Les douves de part et d’autre de la porte Tharaba ont également été dégagées, et des salles accolées à la muraille ont été mises au jour. Celles-ci pourraient avoir été, d’après Lubeigt, des magasins royaux 327 . Des quais les prolongent, qui sont probablement à envisager comme formant le port privé du palais royal, maintenant ainsi le contact avec les zones économiques importantes du royaume, tout en restant à l’écart des ports comme Nyaung-U et Thiripyitsaya, sans doute plus actifs en matière de commerce extérieur. La proximité de ces quais avec l’emplacement supposé du palais au centre de la cité fortifiée répond à l’idéologie des monarques birmans voulant entrer et sortir de leur résidence palatiale en barque, ou du moins s’en approcher au plus près. Un dispositif similaire fut aménagé dans les capitales plus tardives des second et troisième empires birmans, à Ava, Amarapura et Mandalay. On sait, par l’exemple de cette dernière, que la barge royale n’empruntait pas le chemin le plus court lors des entrées et sorties du souverain mais un circuit calqué sur le trajet initiatique de la circumambulation autour des stupas qui s’effectue dans le sens des aiguilles d’une montre. Dans le cas présent, le palais, et peut-être par extension la vieille ville transformée en quartier palatin, serait considéré comme un lieu saint puisqu’il est la demeure d’un personnage prédestiné à devenir un futur Bouddha, et qu’il convient, comme dans les autres pays indianisés, d’en faire le tour par la droite pour l’honorer.

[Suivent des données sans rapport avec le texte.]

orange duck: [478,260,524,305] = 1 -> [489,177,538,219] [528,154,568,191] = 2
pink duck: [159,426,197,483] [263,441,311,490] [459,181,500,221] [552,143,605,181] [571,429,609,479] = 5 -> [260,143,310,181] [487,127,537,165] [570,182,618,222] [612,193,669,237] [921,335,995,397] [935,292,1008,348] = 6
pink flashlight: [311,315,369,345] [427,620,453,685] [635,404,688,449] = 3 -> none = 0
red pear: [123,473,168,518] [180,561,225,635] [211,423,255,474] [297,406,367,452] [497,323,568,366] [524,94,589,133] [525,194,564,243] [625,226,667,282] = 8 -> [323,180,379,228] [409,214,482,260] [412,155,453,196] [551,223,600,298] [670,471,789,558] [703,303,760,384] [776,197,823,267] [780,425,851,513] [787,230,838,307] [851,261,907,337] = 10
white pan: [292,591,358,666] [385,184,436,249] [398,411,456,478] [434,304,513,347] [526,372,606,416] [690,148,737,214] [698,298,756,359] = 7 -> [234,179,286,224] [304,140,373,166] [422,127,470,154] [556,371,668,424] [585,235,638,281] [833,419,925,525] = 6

Il est possible que l’Irrawaddy se substituait directement aux douves de la face ouest des fortifications, schéma que l’on retrouve, par exemple, à Ava. Actuellement, même en période de crue du fleuve, les eaux n’atteignent pas les douves et restent à plusieurs mètres en dessous. Aucune trace d’un quelconque système hydraulique n’a été retrouvée. En fait Pagan est précisément située sur un petit axe anticlinal qui soulève peu à peu la terrasse de l’Irrawaddy ; de plus, cette région a été plusieurs fois soumise à de violents tremblements de terre, le dernier qui date de 1975 avait pour épicentre la zone de Pagan. Ces mouvements et soulèvements du sol, ajoutés aux déplacements du lit du fleuve qui ont englouti une partie de la ville, ont conduit à l’assèchement de ces douves.

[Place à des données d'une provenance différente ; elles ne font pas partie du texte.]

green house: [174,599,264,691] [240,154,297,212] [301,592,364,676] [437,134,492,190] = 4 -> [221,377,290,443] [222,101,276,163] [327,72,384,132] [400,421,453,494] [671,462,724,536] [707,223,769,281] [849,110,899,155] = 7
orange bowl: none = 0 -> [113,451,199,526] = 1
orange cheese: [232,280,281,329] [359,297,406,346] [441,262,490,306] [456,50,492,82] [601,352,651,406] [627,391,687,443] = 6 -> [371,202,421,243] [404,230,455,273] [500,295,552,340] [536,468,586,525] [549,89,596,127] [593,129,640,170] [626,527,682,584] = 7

Des campagnes de fouille sont à ce jour indispensables pour en dire plus sur ces aménagements situés à Nyaung-U et Myinkaba, peut-être de fonction portuaire. Ce nouveau programme verra peut-être le jour dans les prochaines années comme le projette l’Université de Sydney 328 .

Notes
326.

Lubeigt 1998, p. 101

327.

Lubeigt 1998, p. 119

328.

Bob Hudson, communication personnelle (2003).